Hello, Thanks a lot for your help and the patch! Unfortunately, I'm still having the same problem once the patch is applied, although the error is a bit different now: # timeout 60 ./usr/bin/trace-cmd record -e 'kvmmmu' -e 'kvm' -p function_graph -o /root/trace.dat plugin 'function_graph' Hit Ctrl^C to stop recording CPU 0: 238040269 events lost CPU 1: 252419501 events lost CPU 2: 226593801 events lost CPU 3: 219970081 events lost CPU 4: 257495700 events lost CPU 5: 233699630 events lost CPU 6: 260549107 events lost CPU 7: 207014252 events lost CPU0 data recorded at offset=0x175000 470040327 bytes in size (2361450496 uncompressed) CPU1 data recorded at offset=0x1c1b9000 457582922 bytes in size (2332516352 uncompressed) CPU2 data recorded at offset=0x3761c000 458088453 bytes in size (2277244928 uncompressed) CPU3 data recorded at offset=0x52afb000 517014227 bytes in size (2573250560 uncompressed) CPU4 data recorded at offset=0x7180c000 433025685 bytes in size (2183168000 uncompressed) CPU5 data recorded at offset=0x8b504000 544574757 bytes in size (2715869184 uncompressed) CPU6 data recorded at offset=0xabc5d000 libtracecmd: Invalid argument did not match size of 0 to 2353856512 For the last few tries I made, I don't have a negative number anymore but always "did not match size of 0 to XXXXX". Thanks for your tips regarding the use of the tool, I'll look into it :)
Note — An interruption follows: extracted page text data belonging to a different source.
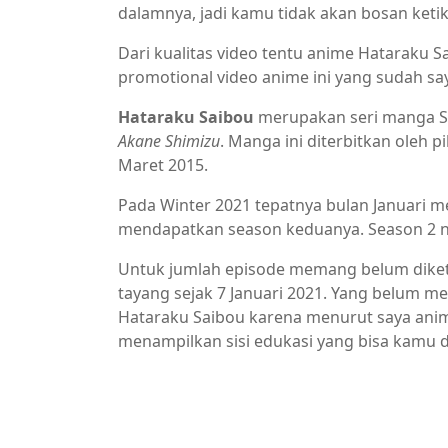
dalamnya, jadi kamu tidak akan bosan keti
Dari kualitas video tentu anime Hataraku
promotional video anime ini yang sudah s
Hataraku Saibou
merupakan seri manga Sho
Akane Shimizu
. Manga ini diterbitkan oleh p
Maret 2015.
Pada Winter 2021 tepatnya bulan Januari 
mendapatkan season keduanya. Season 2 ny
Untuk jumlah episode memang belum diket
tayang sejak 7 Januari 2021. Yang belum 
Hataraku Saibou karena menurut saya anime 
menampilkan sisi edukasi yang bisa kamu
Created attachment 306871 [details] Use size_t when dealing with file offsets OK, the compression logic doesn't take into account that the file being compressed could be greater than 2 gigs and blows up all over the place. I haven't tested this against large files. Could you try this? Remove the old patch first.
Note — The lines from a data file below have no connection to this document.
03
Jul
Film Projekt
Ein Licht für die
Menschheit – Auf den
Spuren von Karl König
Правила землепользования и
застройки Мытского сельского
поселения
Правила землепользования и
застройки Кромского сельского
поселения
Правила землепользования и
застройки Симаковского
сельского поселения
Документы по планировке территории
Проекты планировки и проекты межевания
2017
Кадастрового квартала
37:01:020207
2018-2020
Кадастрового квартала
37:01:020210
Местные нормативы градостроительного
Hello, I've just tried the new patch and things seem to work smoothly now :) I've successfully recorded multiple traces with the reproducer above and was able to use the report command as well! I'll try to run trace-cmd on production workload next week with the patched code and see how it goes. But so far, I'd say we are good. And indeed, all the traces files are exceeding 2GB with the reproducer above. ``` # ls -lah -rw-r--r-- 1 root root 2.9G Sep 13 16:39 trace.dat.cpu0 -rw-r--r-- 1 root root 2.9G Sep 13 16:39 trace.dat.cpu1 -rw-r--r-- 1 root root 3.1G Sep 13 16:39 trace.dat.cpu2 -rw-r--r-- 1 root root 3.0G Sep 13 16:39 trace.dat.cpu3 -rw-r--r-- 1 root root 3.1G Sep 13 16:39 trace.dat.cpu4 -rw-r--r-- 1 root root 3.0G Sep 13 16:39 trace.dat.cpu5 -rw-r--r-- 1 root root 3.0G Sep 13 16:39 trace.dat.cpu6 -rw-r--r-- 1 root root 3.2G Sep 13 16:39 trace.dat.cpu7 # timeout 60 ./usr/bin/trace-cmd record -e 'kvmmmu' -e 'kvm' -p function_graph -o /root/trace.dat plugin 'function_graph' Hit Ctrl^C to stop recording CPU 0: 301537762 events lost CPU 1: 302041204 events lost CPU 2: 306999292 events lost CPU 3: 297890042 events lost CPU 4: 301408377 events lost CPU 5: 294563685 events lost CPU 6: 305865885 events lost CPU 7: 299648659 events lost CPU0 data recorded at offset=0x16f000 577844671 bytes in size (3065196544 uncompressed) CPU1 data recorded at offset=0x22883000 590766299 bytes in size (3079741440 uncompressed) CPU2 data recorded at offset=0x45bea000 630574282 bytes in size (3313508352 uncompressed) CPU3 data recorded at offset=0x6b547000 606190914 bytes in size (3168149504 uncompressed) CPU4 data recorded at offset=0x8f763000 603860979 bytes in size (3227459584 uncompressed) CPU5 data recorded at offset=0xb3746000 619928908 bytes in size (3208388608 uncompressed) CPU6 data recorded at offset=0xd867c000 598434638 bytes in size (3124633600 uncompressed) CPU7 data recorded at offset=0xfc133000 639318332 bytes in size (3334938624 uncompressed) ``` Thanks a lot for your time fixing this issue!